[Extracted page text data]

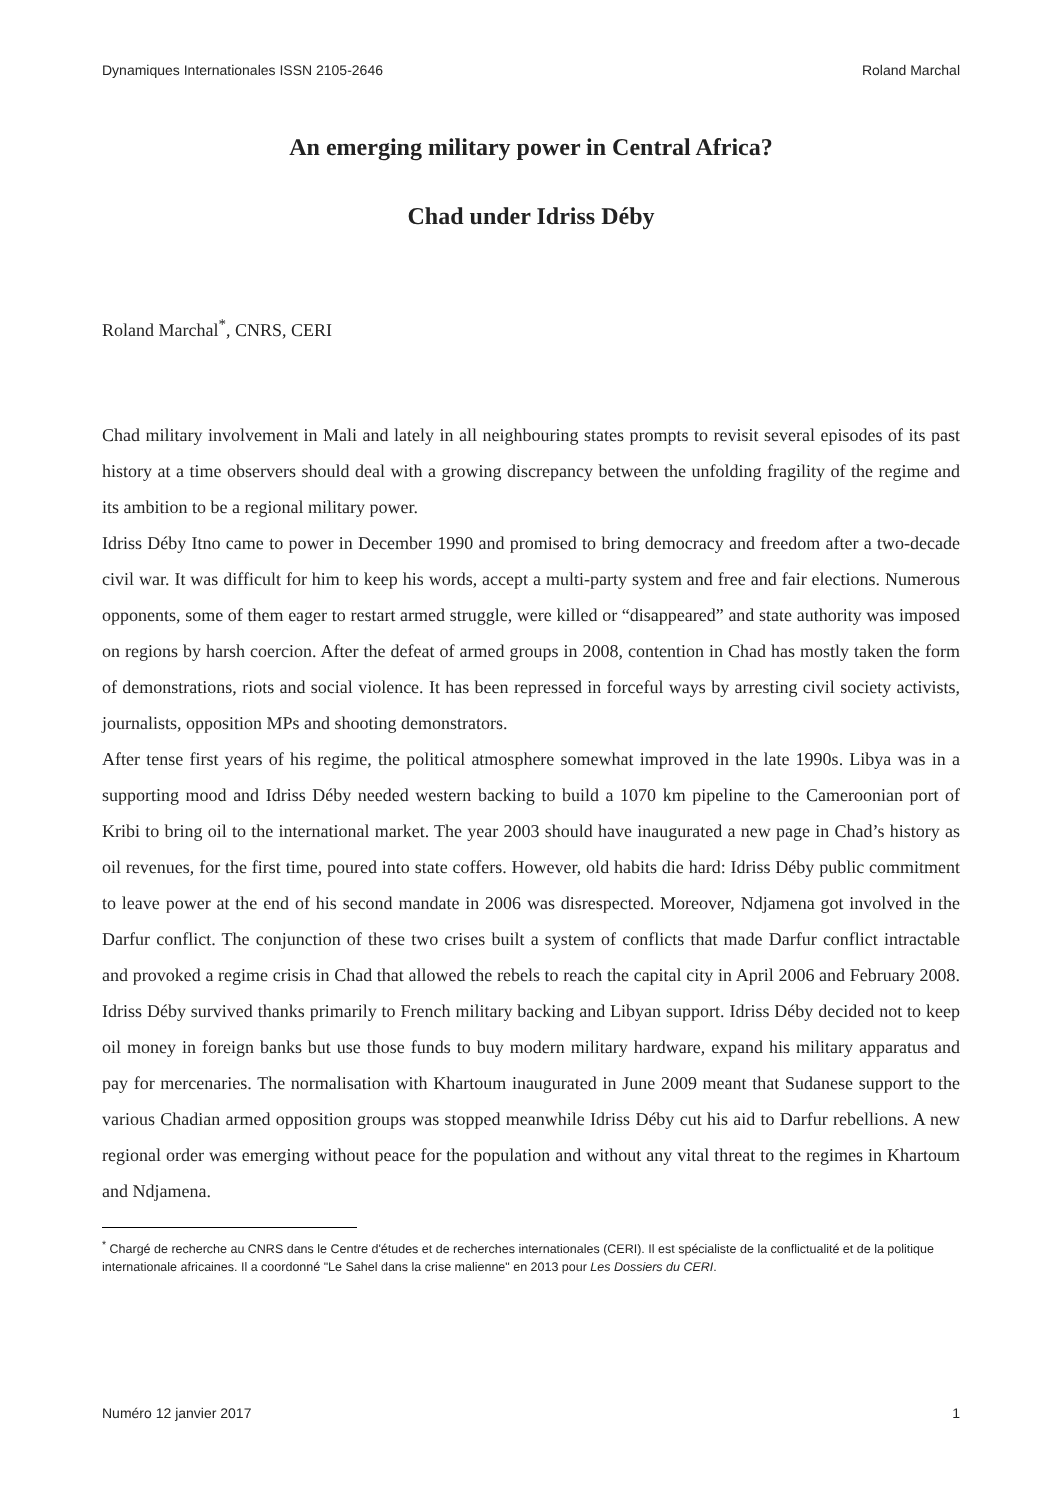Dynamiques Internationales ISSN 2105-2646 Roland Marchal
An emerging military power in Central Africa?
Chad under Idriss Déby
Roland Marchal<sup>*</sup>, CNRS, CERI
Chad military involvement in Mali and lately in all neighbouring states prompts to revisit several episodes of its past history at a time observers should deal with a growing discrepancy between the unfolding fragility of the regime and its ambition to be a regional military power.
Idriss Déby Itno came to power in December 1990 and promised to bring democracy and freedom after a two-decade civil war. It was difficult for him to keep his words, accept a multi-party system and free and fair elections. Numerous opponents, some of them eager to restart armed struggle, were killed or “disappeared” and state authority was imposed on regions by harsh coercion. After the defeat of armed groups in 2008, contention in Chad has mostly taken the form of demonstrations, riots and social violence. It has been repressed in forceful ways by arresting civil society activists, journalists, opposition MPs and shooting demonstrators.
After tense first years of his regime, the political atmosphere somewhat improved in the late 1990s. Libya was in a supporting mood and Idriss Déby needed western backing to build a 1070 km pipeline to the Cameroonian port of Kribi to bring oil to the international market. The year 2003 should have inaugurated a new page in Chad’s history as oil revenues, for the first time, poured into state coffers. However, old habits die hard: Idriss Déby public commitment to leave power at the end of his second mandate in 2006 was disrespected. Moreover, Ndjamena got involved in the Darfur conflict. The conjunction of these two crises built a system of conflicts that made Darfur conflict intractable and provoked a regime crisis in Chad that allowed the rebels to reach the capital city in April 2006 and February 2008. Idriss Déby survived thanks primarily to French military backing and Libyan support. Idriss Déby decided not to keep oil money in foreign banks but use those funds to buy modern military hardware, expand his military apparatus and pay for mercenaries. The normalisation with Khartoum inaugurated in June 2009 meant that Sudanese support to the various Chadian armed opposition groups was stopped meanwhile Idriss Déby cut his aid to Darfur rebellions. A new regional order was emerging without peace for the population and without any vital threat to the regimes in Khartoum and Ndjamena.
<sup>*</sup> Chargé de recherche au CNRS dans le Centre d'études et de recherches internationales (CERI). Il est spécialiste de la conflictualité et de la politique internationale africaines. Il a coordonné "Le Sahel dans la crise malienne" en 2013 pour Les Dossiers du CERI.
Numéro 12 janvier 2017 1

> [WHAT THE TASK REQUIRES]: Would you copy out exactly the lines from the one holding "After tense first" through the end of the entries above, both ends included?

> [SOLVED PROBLEM]:
After tense first years of his regime, the political atmosphere somewhat improved in the late 1990s. Libya was in a supporting mood and Idriss Déby needed western backing to build a 1070 km pipeline to the Cameroonian port of Kribi to bring oil to the international market. The year 2003 should have inaugurated a new page in Chad’s history as oil revenues, for the first time, poured into state coffers. However, old habits die hard: Idriss Déby public commitment to leave power at the end of his second mandate in 2006 was disrespected. Moreover, Ndjamena got involved in the Darfur conflict. The conjunction of these two crises built a system of conflicts that made Darfur conflict intractable and provoked a regime crisis in Chad that allowed the rebels to reach the capital city in April 2006 and February 2008. Idriss Déby survived thanks primarily to French military backing and Libyan support. Idriss Déby decided not to keep oil money in foreign banks but use those funds to buy modern military hardware, expand his military apparatus and pay for mercenaries. The normalisation with Khartoum inaugurated in June 2009 meant that Sudanese support to the various Chadian armed opposition groups was stopped meanwhile Idriss Déby cut his aid to Darfur rebellions. A new regional order was emerging without peace for the population and without any vital threat to the regimes in Khartoum and Ndjamena.
<sup>*</sup> Chargé de recherche au CNRS dans le Centre d'études et de recherches internationales (CERI). Il est spécialiste de la conflictualité et de la politique internationale africaines. Il a coordonné "Le Sahel dans la crise malienne" en 2013 pour Les Dossiers du CERI.
Numéro 12 janvier 2017 1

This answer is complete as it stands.